- Problem statement -
Could you quote the stretch from the line containing "order: Magnoliales" through the line containing "state / province: Potaro-Siparuni", both ends included, with each line repeated exactly?

Stored entries:
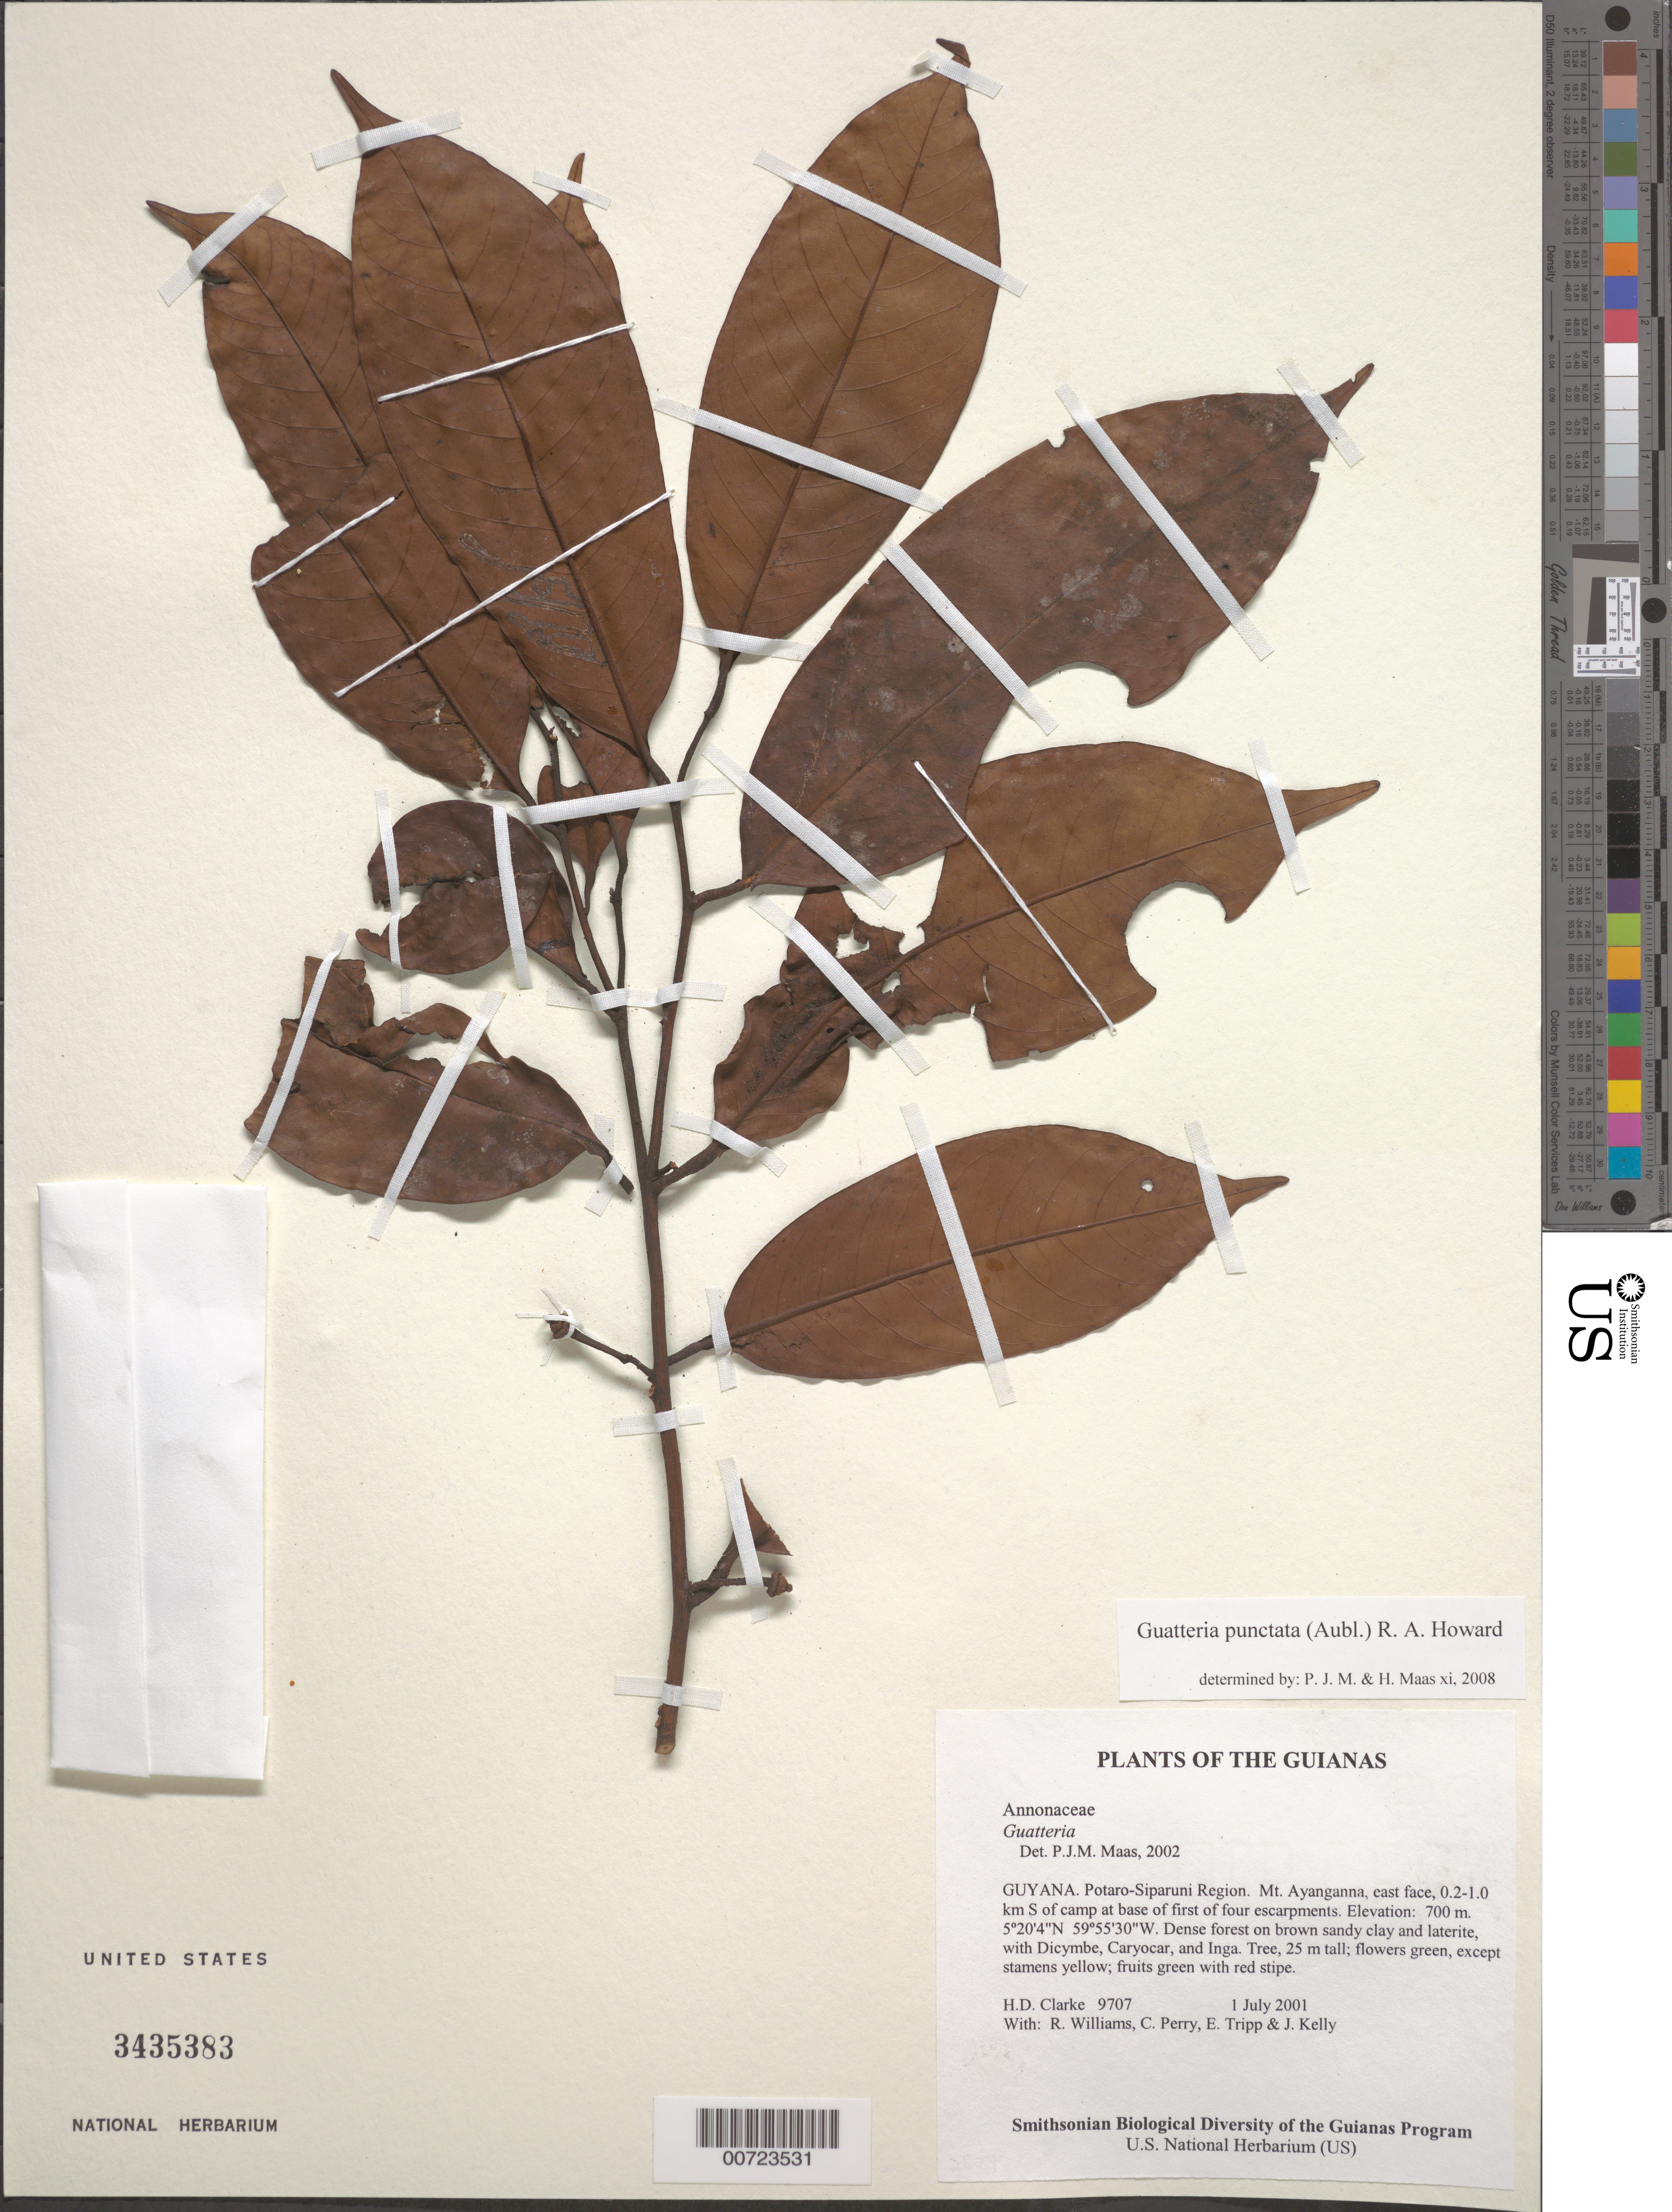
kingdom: Plantae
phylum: Tracheophyta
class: Magnoliopsida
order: Magnoliales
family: Annonaceae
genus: Guatteria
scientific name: Guatteria punctata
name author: (Aubl.) R.A. Howard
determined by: Maas, Paul J.; Maas, H.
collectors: H. D. Clarke, R. Williams, C. Perry, E. Tripp & J. Kelly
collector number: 9707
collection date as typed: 1 July 2001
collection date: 2001-07-01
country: Guyana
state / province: Potaro-Siparuni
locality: Mt. Ayanganna, east face, 0.2-1.0 km S of camp at base of first of four escarpments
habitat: Dense forest on brown sandy clay and laterite, with Dicymbe, Caryocar, and Inga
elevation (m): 700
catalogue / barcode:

- Result of this exercise -
order: Magnoliales
family: Annonaceae
genus: Guatteria
scientific name: Guatteria punctata
name author: (Aubl.) R.A. Howard
determined by: Maas, Paul J.; Maas, H.
collectors: H. D. Clarke, R. Williams, C. Perry, E. Tripp & J. Kelly
collector number: 9707
collection date as typed: 1 July 2001
collection date: 2001-07-01
country: Guyana
state / province: Potaro-Siparuni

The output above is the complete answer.